Another thing that makes the game a whole lot less fun? Getting on City Hall’s bad side. I mean, it’s budget cut after budget cut after budget cut. In most management sims you’d have some kind of graph or tracker that measures City Hall’s attitude towards you and helps guide you towards actions they’ll like and dislike. In This is the Police , I can only guess that refusing Municipal missions because I don’t have enough officers will make City Hall like you less, leading to them cutting more officers, leading to definitely not having enough officers to deal with Municipal missions ever, leading to an end game where you have 3 cops on each shift and only 2 detectives.
And if City Hall hates you (I think), you get hit with tons of special investigations, which will take three officers off the roster for a few days until the investigations are over. When you only have three officers on your roster, that means a lot of time staring at the gray city management screen, watching homicides and false alarms roll through while helpless to do anything about any of it. They’ll also take 25 percent of your bank account, which is brutal.

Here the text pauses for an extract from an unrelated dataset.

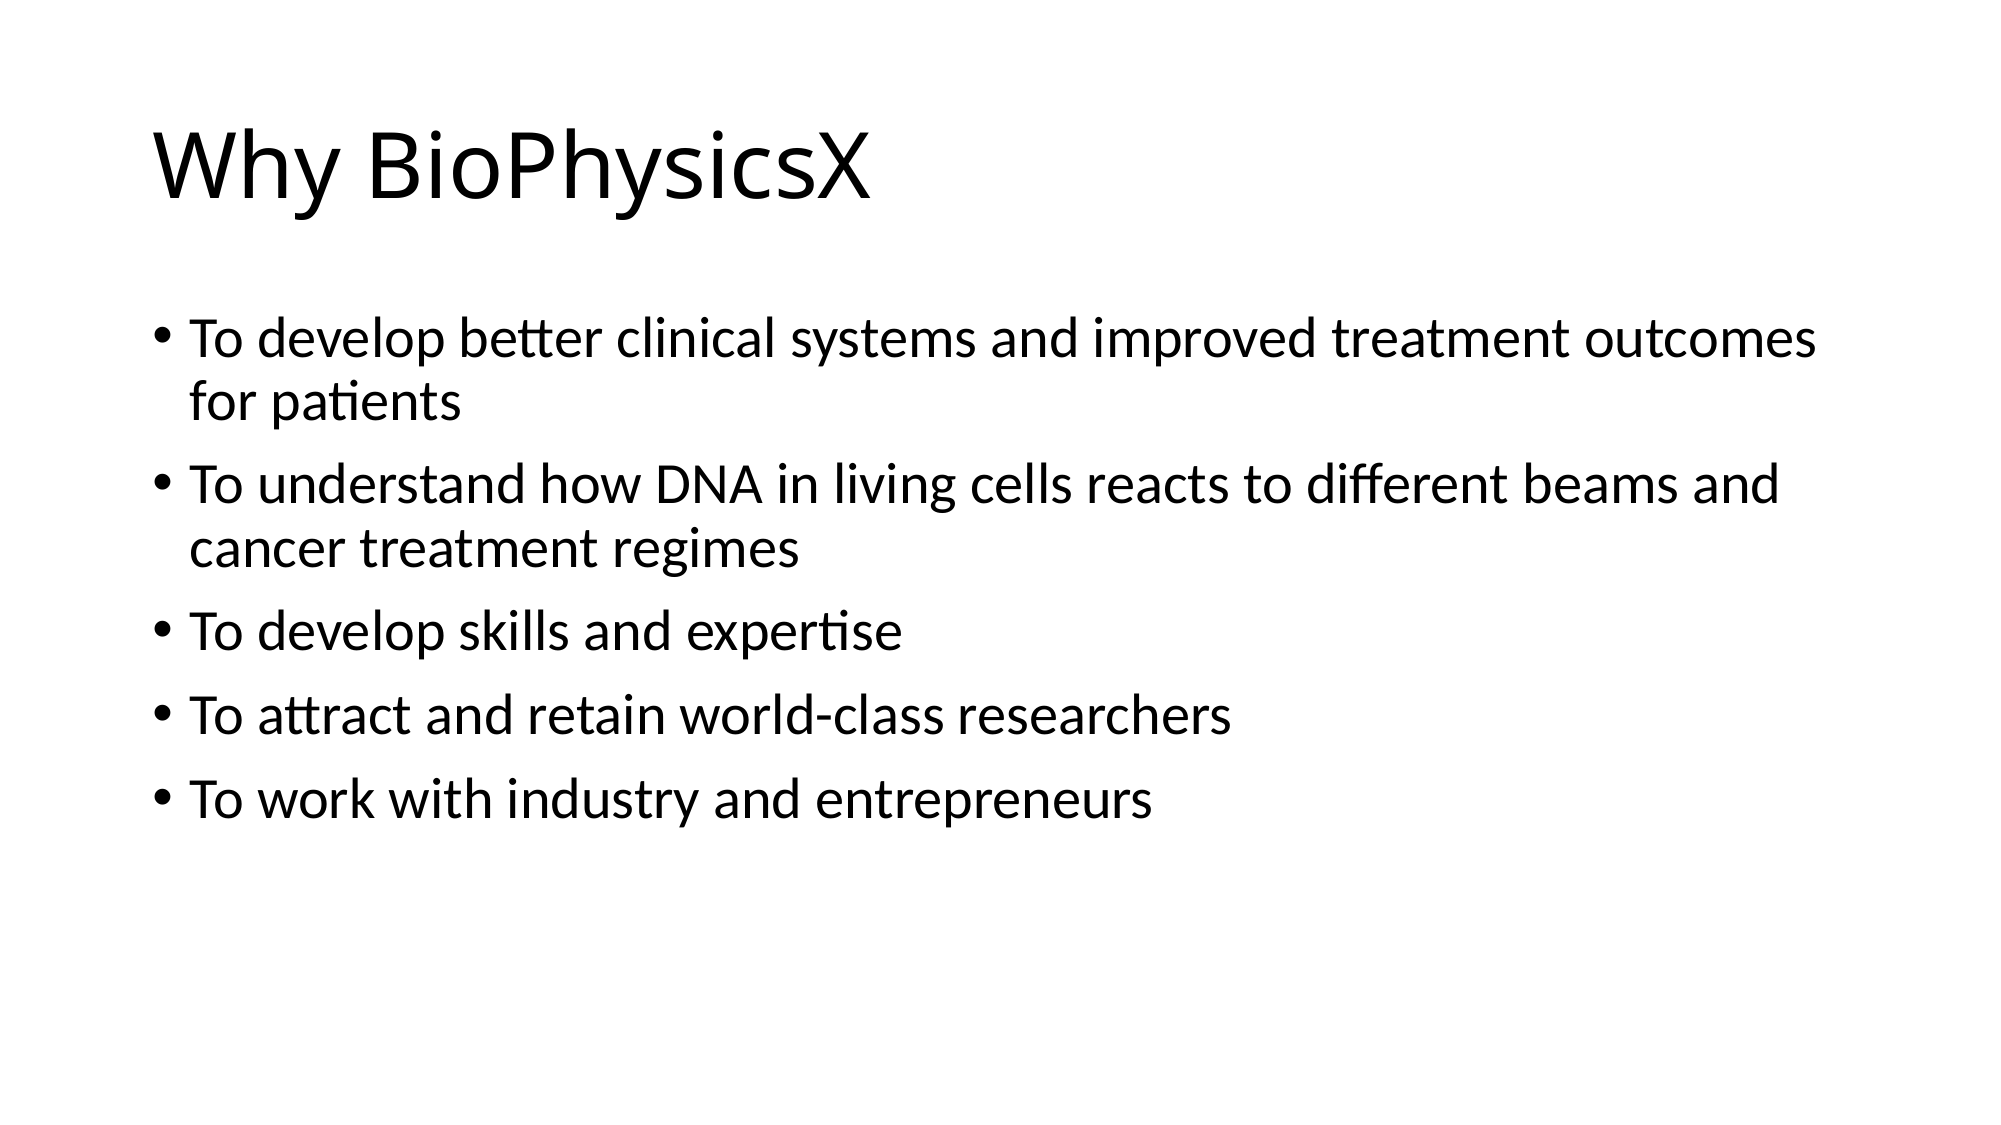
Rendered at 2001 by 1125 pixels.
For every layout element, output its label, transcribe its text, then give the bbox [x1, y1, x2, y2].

list To develop better clinical systems and improved treatment outcomes for patients To understand how DNA in living cells reacts to different beams and cancer treatment regimes To develop skills and expertise To attract and retain world-class researchers To work with industry and entrepreneurs [137, 299, 1863, 1014]
title Why BioPhysicsX [137, 59, 1863, 278]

By the way, if you thought you could offset your losses by cutting detective slots instead of cop slots? The entire endgame is dependent on having enough detectives to investigate where to place troops in a final assault, so you will be 100 percent boned if you don’t have at least five. If you only have five, you’ll need to have them work days and days in a row. You can ignore investigations and detectives for literally the entire game if you want, yet the endgame is totally dependent on them, which doesn’t seem right. (I ended up just seeking out the answer online, since the placement of troops is just as finicky as the placement of investigation frames.)

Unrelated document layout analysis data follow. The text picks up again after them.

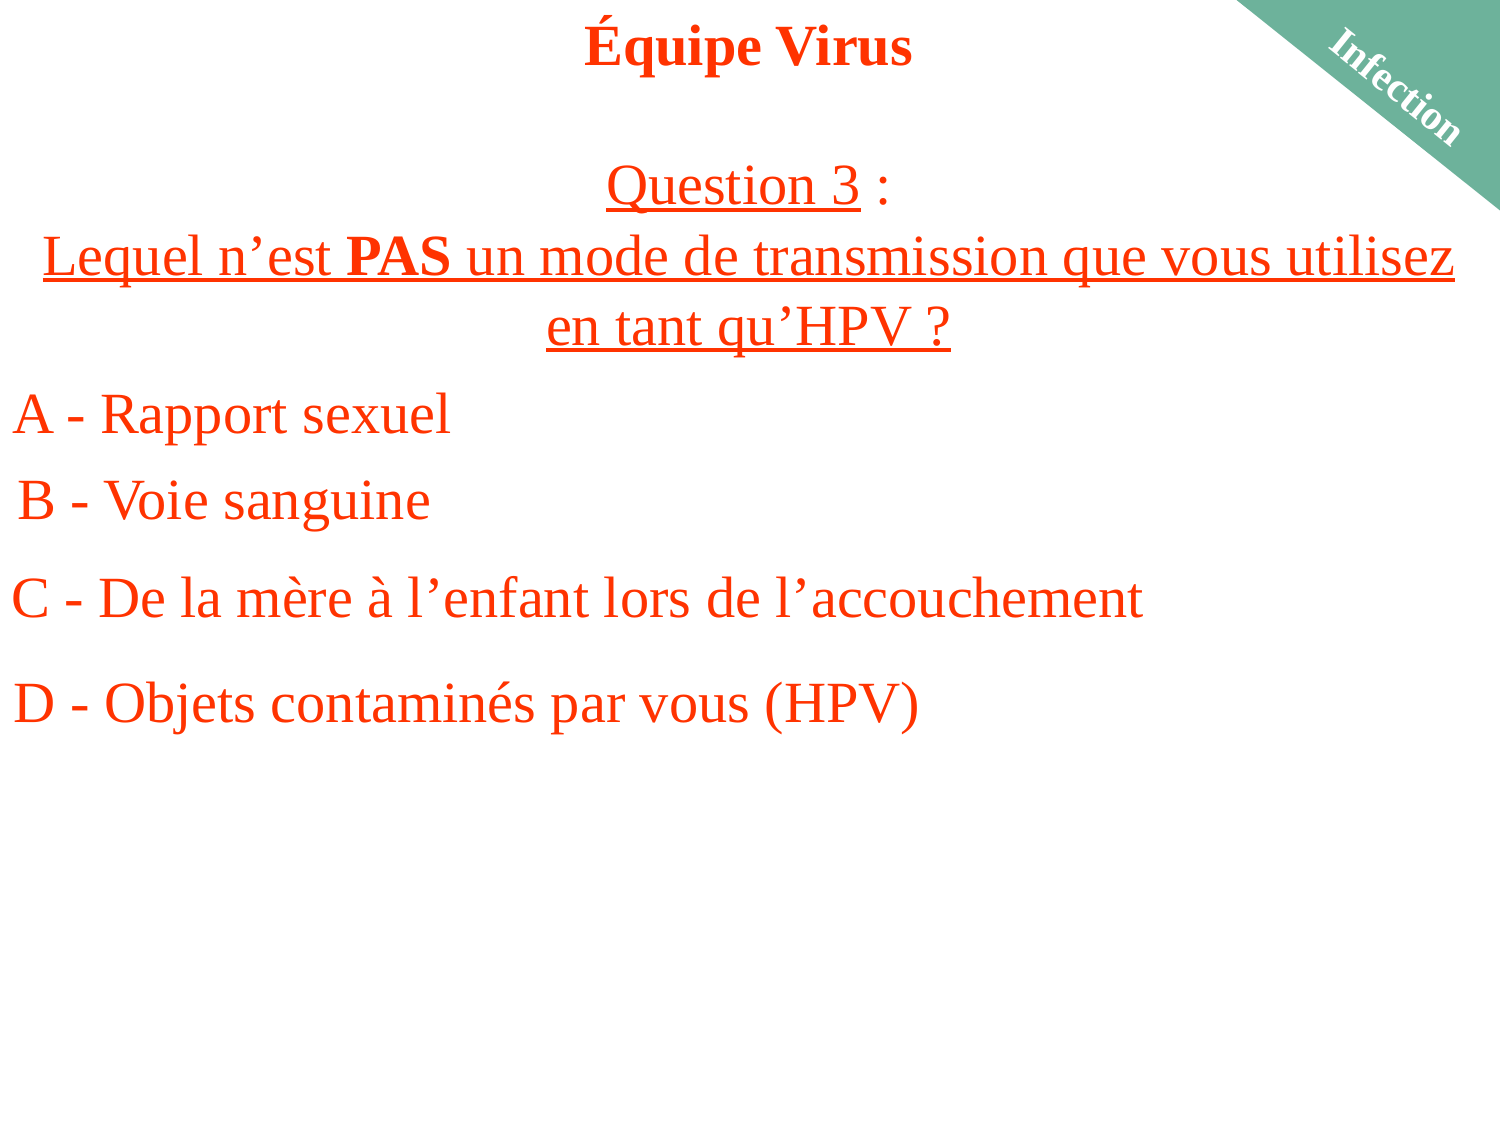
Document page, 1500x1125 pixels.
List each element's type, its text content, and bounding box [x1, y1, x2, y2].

text_box B - Voie sanguine [2, 453, 1500, 539]
text_box A - Rapport sexuel [0, 367, 1499, 453]
text_box Équipe Virus Question 3 : Lequel n’est PAS un mode de transmission que vous utilisez en tant qu’HPV ? [0, 0, 1499, 364]
text_box Infection [1305, 0, 1500, 204]
text_box [1233, 0, 1500, 214]
text_box C - De la mère à l’enfant lors de l’accouchement [0, 552, 1497, 637]
text_box D - Objets contaminés par vous (HPV) [0, 656, 1500, 742]
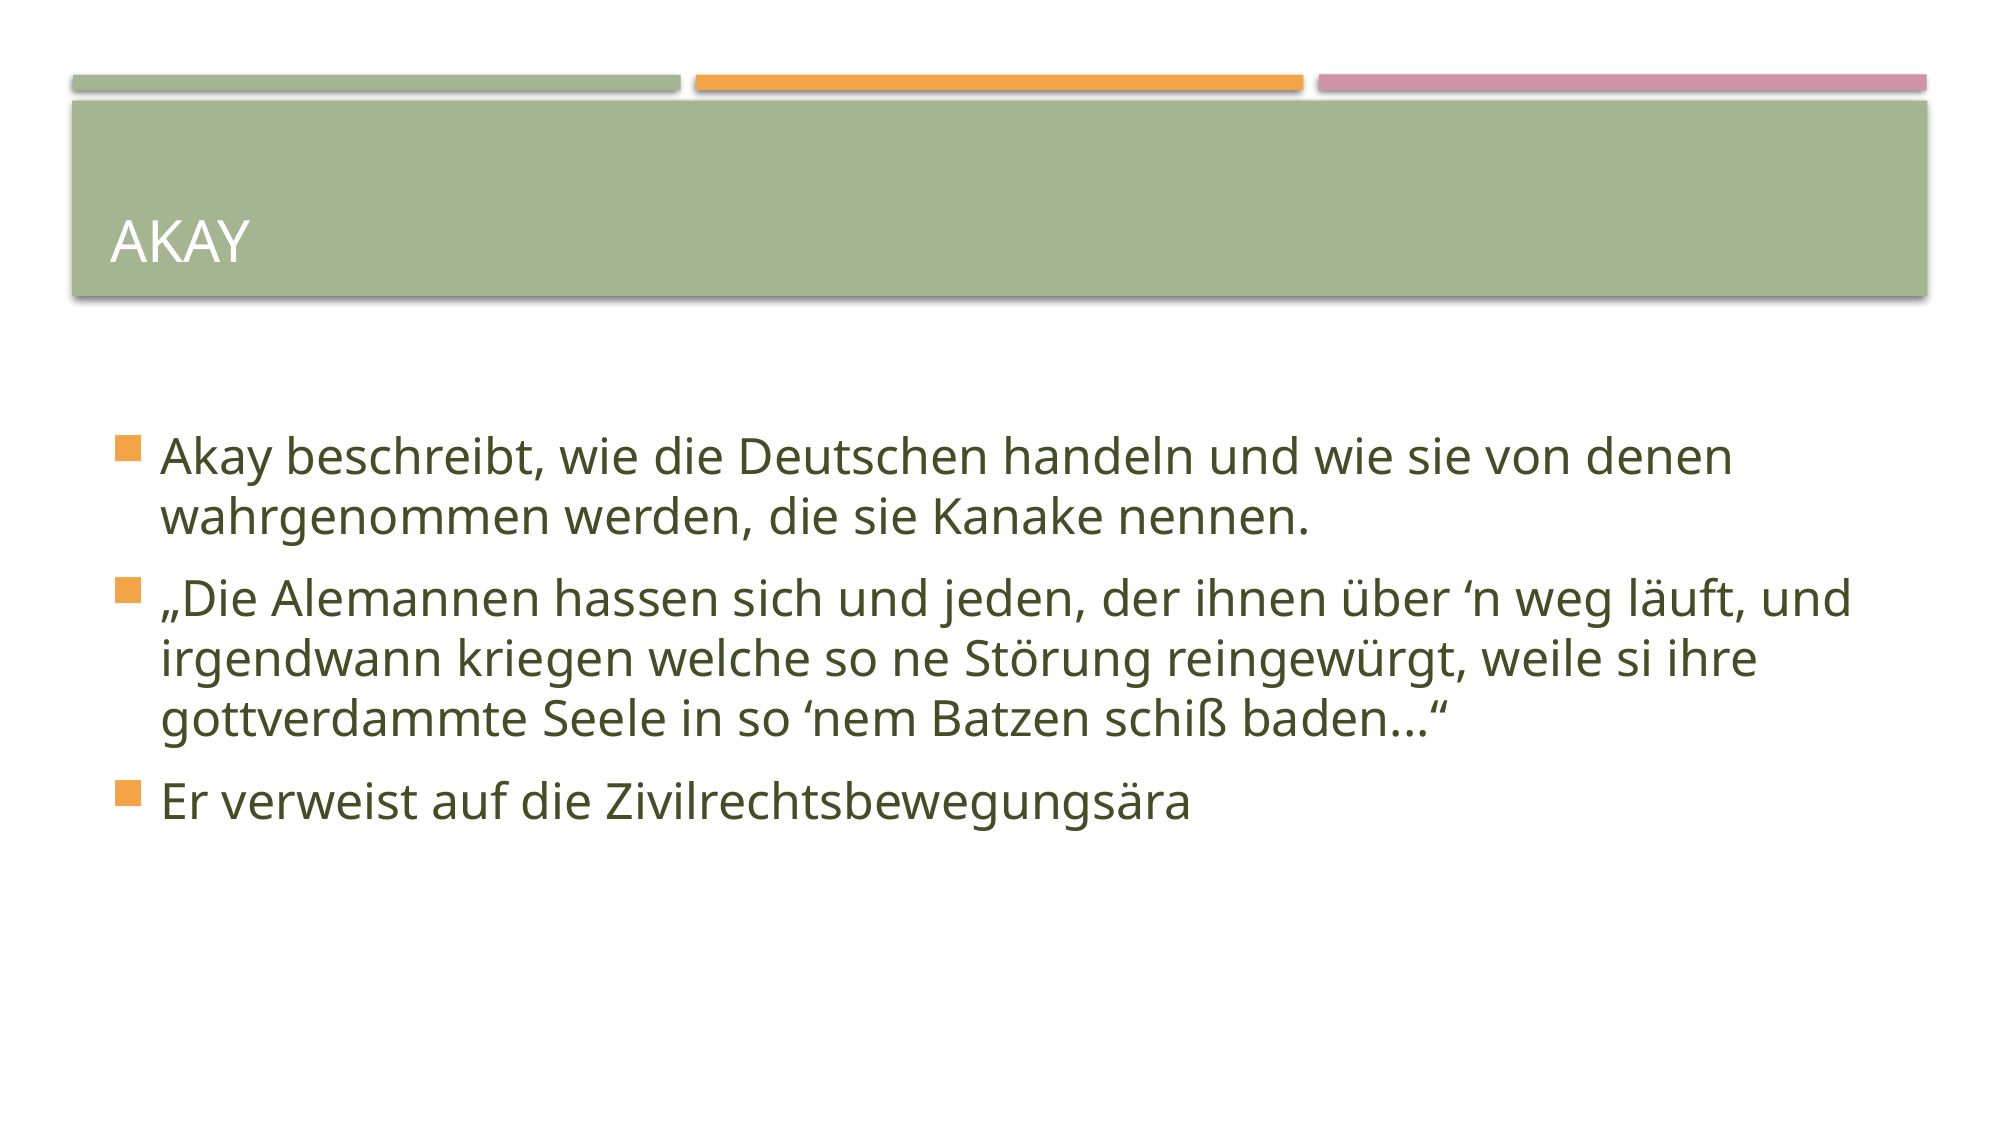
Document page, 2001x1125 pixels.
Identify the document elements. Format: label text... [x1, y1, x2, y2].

list Akay beschreibt, wie die Deutschen handeln und wie sie von denen wahrgenommen werden, die sie Kanake nennen. „Die Alemannen hassen sich und jeden, der ihnen über ‘n weg läuft, und irgendwann kriegen welche so ne Störung reingewürgt, weile si ihre gottverdammte Seele in so ‘nem Batzen schiß baden...“ Er verweist auf die Zivilrechtsbewegungsära [95, 357, 1905, 962]
title Akay [95, 115, 1905, 282]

Finally, there’s the ending, which could provide Mass Effect 3 fans a master class in disappointment. I understand that the game’s not sunshine and roses, but literally not a single goal that was set for you matters at all. You play a game so that the things you do have a result that matters somehow. Your actions are meaningful in a game; you play the game and get an ending based on how you play, or you follow a hell of a story, or the gameplay itself is the reward.
This is the Police just stabs you, leaves the shiv in for over a hundred days, then yanks it out at the very end. For the pacing to be so haphazard, followed by a completely unsatisfactory ending, really leaves one feeling sour.
There are also at least two instances in the game where it will suddenly switch to a retro game mode, which is baffling and annoying. There’s no explanation or warning and the results of your little retro game affect nothing. You can’t just decide to play the minigames whenever, you can’t go back to them, you can’t get better at them. What is the point?
The music in the game is a fun selection of jazz, classical and some retrowave towards the end (you can tell what act of the game you’re on based on whether you’re purchasing vinyl, casette tapes or CDs). But the game makes you pick a song every day for 180 days . Please kill me! Just let me make a playlist or something and auto-play it. This choice is so insignificant and yet I have to make it every single day. Why?
There’s an endless mode unlocked after you finish the game which just lets you focus on the management part of This is the Police, which is fun in its own grindy management kind of way without the focus on all of Jack Boyd’s goals that don’t matter in the end. The investigations, deciding which cops to send on which missions, little niceties like sending professional high-ranking cops out with unreliable scrubs in order to end up making a good cop out of garbage, all of that is actually pretty fun. But it’s the accompanying narrative that really lets you down, so playing without it is the most fun you’ll have, console or not.
This is the Police is available via Steam, the Xbox Store and the PlayStation Store as well as in boxed editions at your local games retailer.